Sometimes I stumble over some new technologies on the internet and I say to myself “this is just too good to be true”. Recently I came across some nice tutorials and videos about the concurrency and coordination runtime of Microsoft. My first thought was that this is one of that “too good to be true” technologies. But then I did a closer look and decided that this technology is worth mentioning on planetgeek.
The Microsoft Concurrency and Coordination Runtime (short CCR) is part of the Microsoft CCR and Decentralized Software Services (DSS) toolkit which is available both for .NET 3.5 SP1 and .NET 3.5 Compact Framework. The mind blowing core of the toolkit is the CCR which has originally evolved from the Microsoft Robotics Platform and Research. Due increase demands of customers Microsoft decided to put the core technology into the toolkit and provide it for the software community.

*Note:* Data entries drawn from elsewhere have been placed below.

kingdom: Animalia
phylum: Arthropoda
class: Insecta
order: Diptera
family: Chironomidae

CCRs main focus is to address the problems that developers need to deal with when creating loosely-coupled concurrent applications. CCR introduced a completely new way of dealing with concurrent code. CCR eliminates the complexities of manual threading, locks and semaphores. CCR also simplifies the complexity of dealing with exceptions that occur in asynchronously executed code. CCR provides a highly sophisticated and fair scheduler which automatically does load-balancing across multiple cores.

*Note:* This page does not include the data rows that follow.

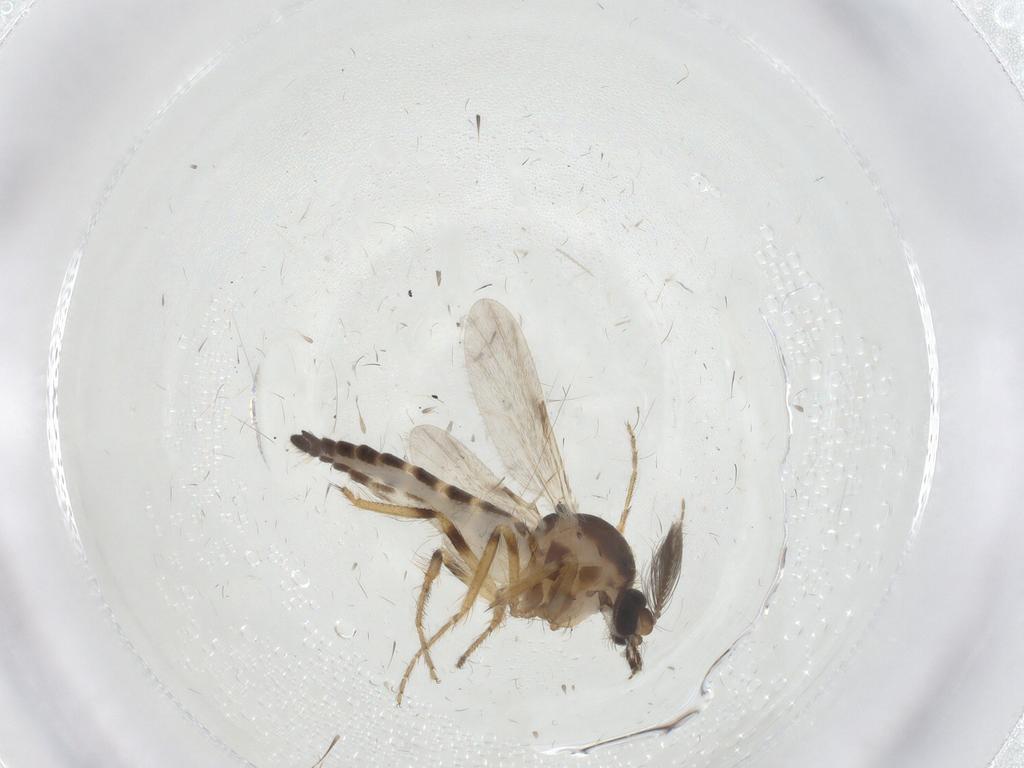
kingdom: Animalia
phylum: Arthropoda
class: Insecta
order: Diptera
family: Ceratopogonidae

What is really cool with CCR is that actually using CCR can be reduced in the usage of the following three components: Ports, Arbiters and Dispatchers.
The Port is a generic class which offers various operations to send and retrieve type safe information from asynchronous operations. So the interaction with asynchronous operation is always done by accessing port objects, no matter if the asynchronous operation actually returned the desired result or throwed an exception.
The Arbiter is actually the coordinator of CCR. The arbiter acts as a static factory which is responsible for creating coordination and interaction objects which allow to manage the flow of the concurrent/asynchronous operations.
The Dispatcher is the actual thread pooling mechanism behind CCR. The dispatcher is responsible for dispatching the various asynchronous tasks which are defined via the port objects and the arbiter.
I really recommend to have a look at this video:
http://channel9.msdn.com/pdc2008/TL55/
checkout the CCR tag on channel9
http://channel9.msdn.com/tags/CCR/
also have a look at this site:
So don’t you think this is cool or is it for you a “too good to be true” technology? Decide for yourself and let me know what you think!
Hi Daniel, I’ve used the CCR quite extensively. It packs a lot of power for a small library – I certainly would not go back to threads and mutexes now. I maintain a blog where I sometimes write about CCR patterns. I hope you find something of use there.
Hy Nick,
How did you obtain the licence?
daniel
@Daniel Marbach
For home use, I use MSRDS Express Edition. At work, we are licensed for the 2008 Toolkit.